We reject this construction of the policy. The provision does not even mention pre-judgment interest. It merely establishes the time when INA must pay Varda's claim. It does not address the question of how the amount of the claim is to be calculated. Construing the ambiguity against INA, as we must, see, e.g., Cantanucci, 43 A.D.2d at 623, 349 N.Y.S.2d at 190-91, we find that the district court did not err in awarding pre-judgment interest to Varda.
Costs on appeal are routinely awarded to a successful party, "unless otherwise ordered." Fed.R.App.P. 39(a). Varda's brief in this case is a textbook example of where it should be otherwise ordered.

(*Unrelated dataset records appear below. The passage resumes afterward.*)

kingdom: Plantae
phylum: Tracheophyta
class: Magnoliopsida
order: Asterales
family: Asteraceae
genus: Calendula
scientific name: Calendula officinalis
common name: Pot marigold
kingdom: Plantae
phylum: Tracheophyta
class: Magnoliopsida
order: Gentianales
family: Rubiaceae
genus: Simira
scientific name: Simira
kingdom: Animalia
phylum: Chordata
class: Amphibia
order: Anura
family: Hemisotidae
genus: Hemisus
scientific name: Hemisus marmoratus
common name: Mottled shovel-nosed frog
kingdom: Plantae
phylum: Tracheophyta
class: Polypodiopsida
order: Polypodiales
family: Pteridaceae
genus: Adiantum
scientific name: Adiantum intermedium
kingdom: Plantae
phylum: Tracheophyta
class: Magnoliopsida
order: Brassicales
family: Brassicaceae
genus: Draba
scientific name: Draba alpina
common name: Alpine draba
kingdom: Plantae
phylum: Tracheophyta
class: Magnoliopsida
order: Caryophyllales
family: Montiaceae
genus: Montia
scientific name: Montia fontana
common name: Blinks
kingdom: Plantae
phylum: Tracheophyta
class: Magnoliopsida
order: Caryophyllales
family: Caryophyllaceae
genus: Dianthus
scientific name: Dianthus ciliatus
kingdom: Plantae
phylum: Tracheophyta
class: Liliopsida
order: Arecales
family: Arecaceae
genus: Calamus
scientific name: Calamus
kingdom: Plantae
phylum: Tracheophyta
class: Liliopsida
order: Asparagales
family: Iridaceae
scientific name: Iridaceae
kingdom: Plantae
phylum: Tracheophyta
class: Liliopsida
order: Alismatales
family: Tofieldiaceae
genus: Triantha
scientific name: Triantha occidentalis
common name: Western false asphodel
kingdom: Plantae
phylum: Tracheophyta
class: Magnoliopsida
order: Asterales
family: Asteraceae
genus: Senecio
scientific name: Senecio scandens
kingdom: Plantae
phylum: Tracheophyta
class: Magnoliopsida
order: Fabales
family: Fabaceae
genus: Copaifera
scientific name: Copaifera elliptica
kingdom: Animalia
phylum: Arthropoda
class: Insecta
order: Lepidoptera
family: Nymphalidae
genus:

There is a fifty-page limit on briefs in the Court of Appeals. Fed.R.App.P. 28(g). Under Local Rule 32, "footnotes may be single-spaced," while text must be double-spaced. Varda's fifty-page brief is pocked with fifty-eight footnotes, many over a page long and containing crucial parts of Varda's arguments. Indeed, approximately 75% of Varda's statement of facts and argument appear in footnotes. If Varda had presented its facts and argument in canonical form, i.e., in the text, its brief would have been roughly seventy pages. Varda thus brazenly used "textual footnotes to evade page limits." Production & Maintenance Employees' Local 504 v. Roadmaster Corp., 954 F.2d 1397, 1407 (7th Cir.1992).
Although the denial of costs may sting, Varda's counsel are fortunate that they practice law in the late twentieth century. Four hundred years ago, an English court imprisoned the pleader of a 120-page replication. Mylward v. Weldon, (1596), first reported in 1 G. Spence, Equitable Jurisdiction of the Court of Chancery 375 n.h (Philadelphia, Lea & Blanchard 1846). In addition, it ordered a warden to:
cut a hole in the midst of the same engrossed Replication ... and put the said [pleader's] head through the same hole, and so let the same Replication hang about his shoulder with the written side outward.
Id. The warden was then to:
lead the said [pleader] bareheaded and barefaced round about Westminster Hall, whilst the Courts are sitting, and ... show him at the Bar of every of the three Courts within the Hall.
Varda's brief stirs nostalgia for the rigors of the common law.
We have carefully reviewed INA's other arguments, and conclude that they lack merit. The judgment of the district court is affirmed, and costs to Varda are denied.